Cerrada hace ahora justamente poco más de un año, con la firma del Estatuto de autonomía de la Comunidad valenciana, Televisión Española se complace en resucítarla emitiendo un programa enlatado que fuera filmado meses antes de la rúbrica que, precisamente, puso punto final a una amplia discusión sobre este tema. Emitir en la actualidad la opinión de cuatro intelectuales, defensores de una sola de las posiciones, es, cuando menos, una torpeza y una provocación gratuita para quienes entienden que desde cualquier punto de vista Valencia no tiene nada que ver con Cataluña.

Resucitar en estos momentos la propaganda sobre la catalanidad de los valencianos, tesis muy discutible y que se sustenta sobre una visión muy sesgada y parcial de la Historia, es, envenenar aún más el enturbiado clima autonómico.

No existe hoy ninguna fuerza política responsable, ningún Gobierno central o autonómico, que sustente tan peregrina tesis. Los mismos órganos autonómicos catalanes son ajenos a este «show» intelectual y nadie con responsabilidad es partícipe de esta frivolidad, que nunca debió de ser emitida.

Con excepción de reducidos núcleos de intelectuales, es ya una polémica cerrada y bien cerrada, y demasiados son los problemas de Valencia o de Cataluña para entrar en una guerra «histórica» entre unas Comunidades autónomas y otras. La discusión quedó zanjada en su momento y ahora con la firma del Estatuto, y cada cual puede ser libre de entregarse a las disquisiciones o interpretaciones históricas que desee sin que las pantallas de televisión sean cajas de resonancias de estas divagaciones.

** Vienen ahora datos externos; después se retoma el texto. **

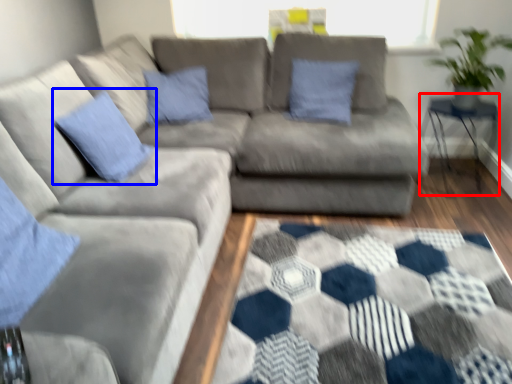
Question: Which point is further to the camera, table (highlighted by a red box) or pillow (highlighted by a blue box)?

Choices:
 (A) table
 (B) pillow

Answer: (A)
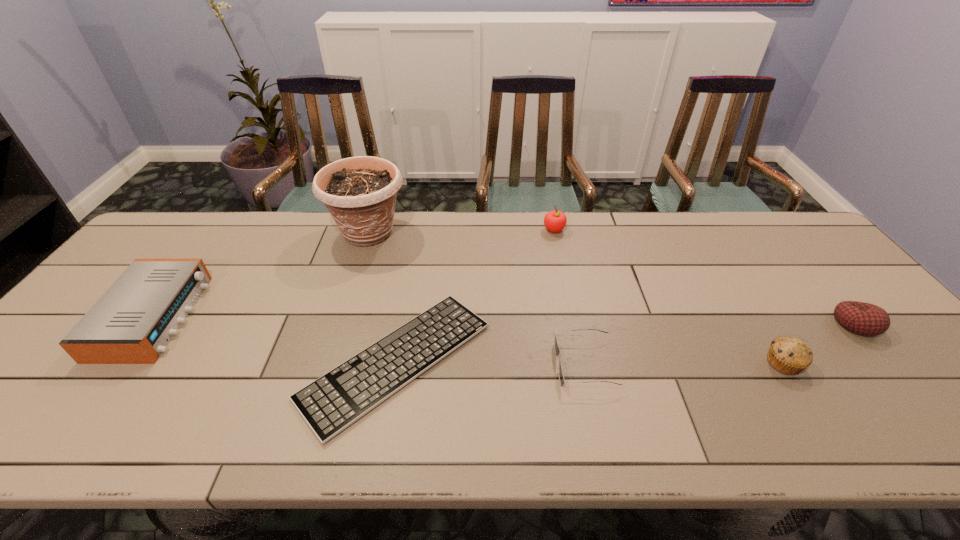
Identify the location of object positioned at the right edge. (861, 318).

Identify the location of free region at the far edge. The width and height of the screenshot is (960, 540). (479, 253).

Image resolution: width=960 pixels, height=540 pixels. In the image, there is a desktop. Find the location of `free space at the near edge`. free space at the near edge is located at coordinates (433, 435).

This screenshot has width=960, height=540. I want to click on vacant region at the right edge of the desktop, so click(x=816, y=265).

Locate an element on the screen. This screenshot has height=540, width=960. vacant space in between the computer keyboard and the sunglasses is located at coordinates (492, 362).

Identify the location of empty space that is in between the apple and the computer keyboard. (475, 295).

Identify the location of vacant area between the tallest object and the shortest object. (382, 297).

Locate an element on the screen. This screenshot has width=960, height=540. empty space between the second object from right to left and the radio receiver is located at coordinates (468, 340).

Locate an element on the screen. This screenshot has height=540, width=960. free space between the beanbag and the shortest object is located at coordinates (626, 342).

The height and width of the screenshot is (540, 960). In order to click on empty location between the muffin and the sunglasses in this screenshot , I will do `click(684, 363)`.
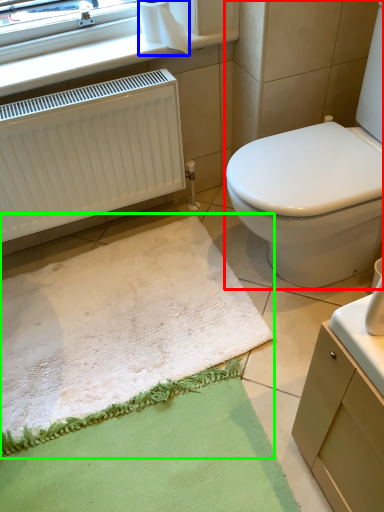
Question: Which is farther away from toilet (highlighted by a red box)? toilet paper (highlighted by a blue box) or bath mat (highlighted by a green box)?

Choices:
 (A) toilet paper
 (B) bath mat

Answer: (A)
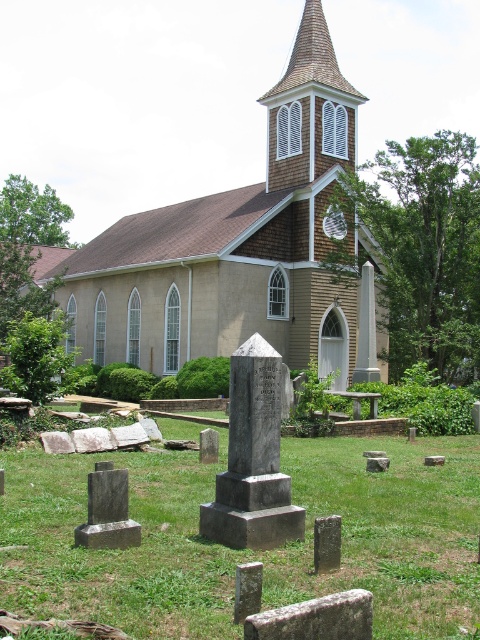
Is green grass at center below beige stucco church at center?

Correct, green grass at center is located below beige stucco church at center.

Which of these two, green grass at center or beige stucco church at center, stands taller?

beige stucco church at center

Does point (226, 604) come farther from viewer compared to point (358, 376)?

No.

The image size is (480, 640). What are the coordinates of `green grass at center` in the screenshot? It's located at (249, 548).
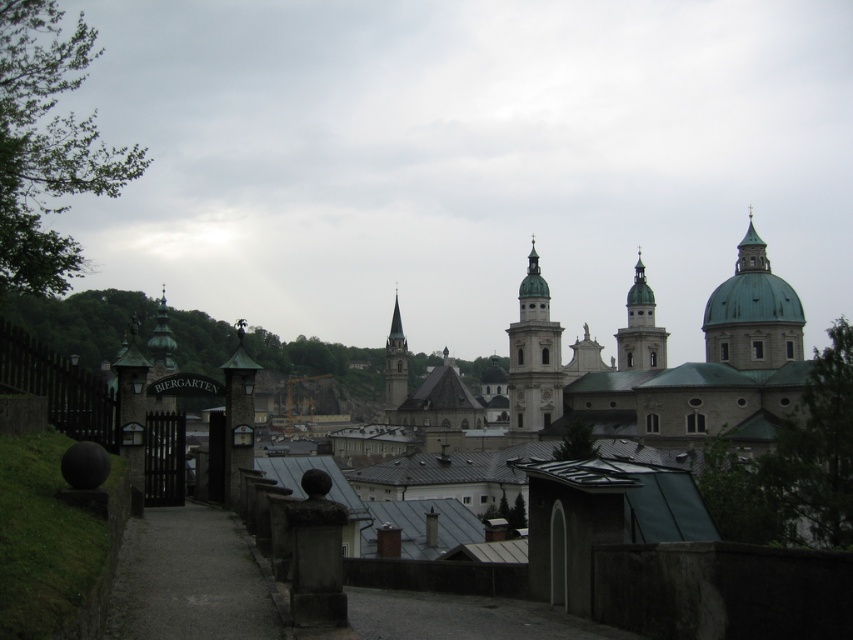
You are a tourist carrying a large backpack and need to walk from the entrance to the BIERGARTEN gate. You see the gray gravel path at lower left and the smooth gray stone tower at center. Which path should you take to reach the BIERGARTEN gate more easily?

The gray gravel path at lower left has a smaller size compared to the smooth gray stone tower at center, so it is narrower and might be harder to navigate with a large backpack. The smooth gray stone tower at center is larger and likely provides a wider path or clearer route towards the BIERGARTEN gate.

You are standing at the entrance of the BIERGARTEN gate and want to take a photo of the smooth white tower at center. Which direction should you face to capture it in your view?

The smooth white tower at center is located at point (640, 326), so you should face towards the center of the image to capture it in your view.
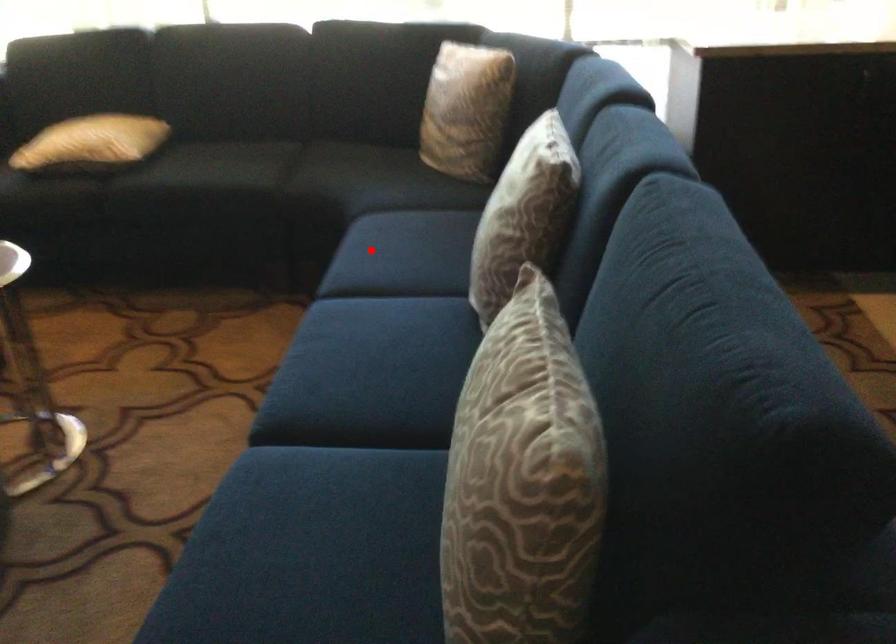
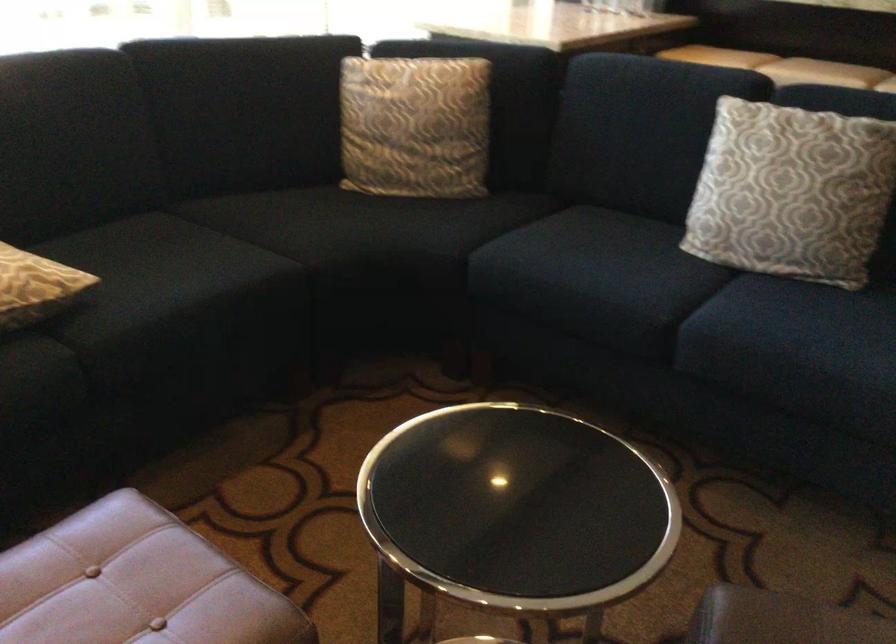
In the second image, find the point that corresponds to the highlighted location in the first image.

(590, 274)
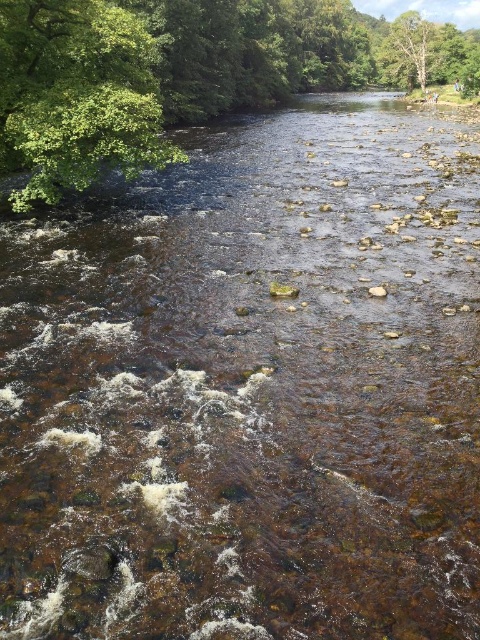
Can you confirm if green leafy tree at left is wider than brown smooth rock at center?

Yes.

Does green leafy tree at left lie behind brown smooth rock at center?

Yes, green leafy tree at left is behind brown smooth rock at center.

This screenshot has width=480, height=640. Find the location of `green leafy tree at left`. green leafy tree at left is located at coordinates (75, 96).

Image resolution: width=480 pixels, height=640 pixels. I want to click on green leafy tree at left, so click(x=75, y=96).

Who is more forward, [98,93] or [93,33]?

Point [98,93] is in front.

Can you confirm if green leafy tree at upper left is thinner than green leafy tree at left?

In fact, green leafy tree at upper left might be wider than green leafy tree at left.

Identify the location of green leafy tree at upper left. (182, 74).

Is green leafy tree at upper left wider than green leafy tree at upper right?

Indeed, green leafy tree at upper left has a greater width compared to green leafy tree at upper right.

Can you confirm if green leafy tree at upper left is shorter than green leafy tree at upper right?

Incorrect, green leafy tree at upper left's height does not fall short of green leafy tree at upper right's.

Is point (32, 120) more distant than point (382, 56)?

No, (32, 120) is in front of (382, 56).

You are a GUI agent. You are given a task and a screenshot of the screen. Output one action in this format:
    pyautogui.click(x=<x>, y=<y>)
    Task: Click on the green leafy tree at upper left
    
    Given the screenshot: What is the action you would take?
    pyautogui.click(x=182, y=74)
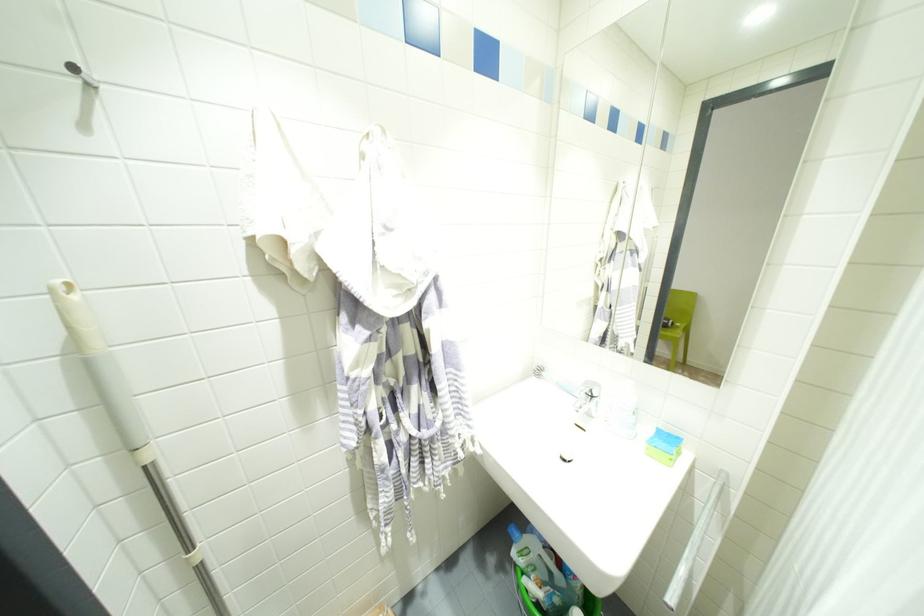
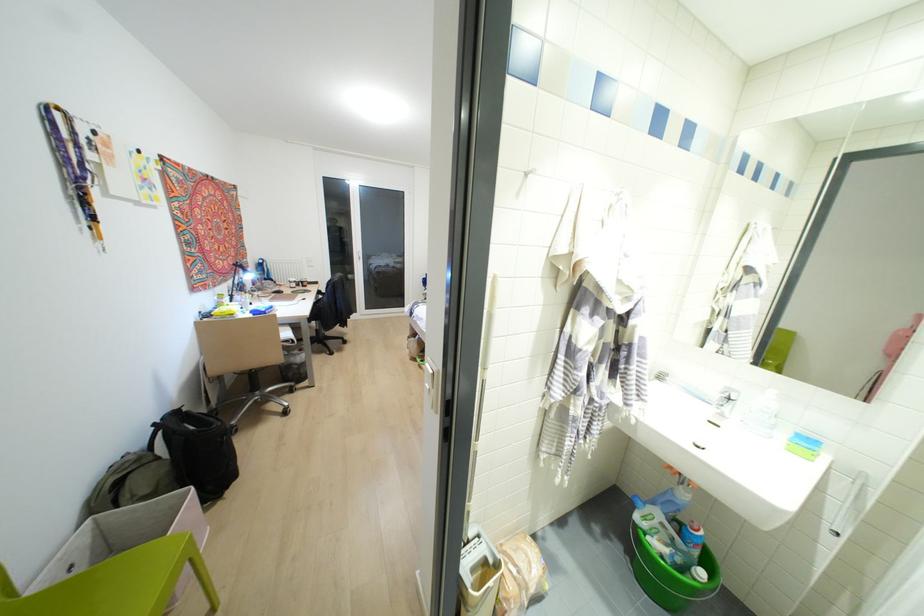
Which direction would the cameraman need to move to produce the second image?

Sólo faltaba a la cuestión autonómica que a las tensiones entre el Gobierno central y las Comunidades históricas se añadiera artificialmente tensiones entre unas autonomías y otras atonomías, y conflictos entre los simpatizantes y adversarios de una autonomía vecina en el interior de otra autonomía. La España de las autonomías es ya lo suficientemente un galimatías, lleno de potenciales efectos destructores, para que la irresponsabilidad de la televisión estatal añada leña al fuego. Hurgar en estas viejas heridas carece de sentido, si se actúa desde una perspectiva democrática.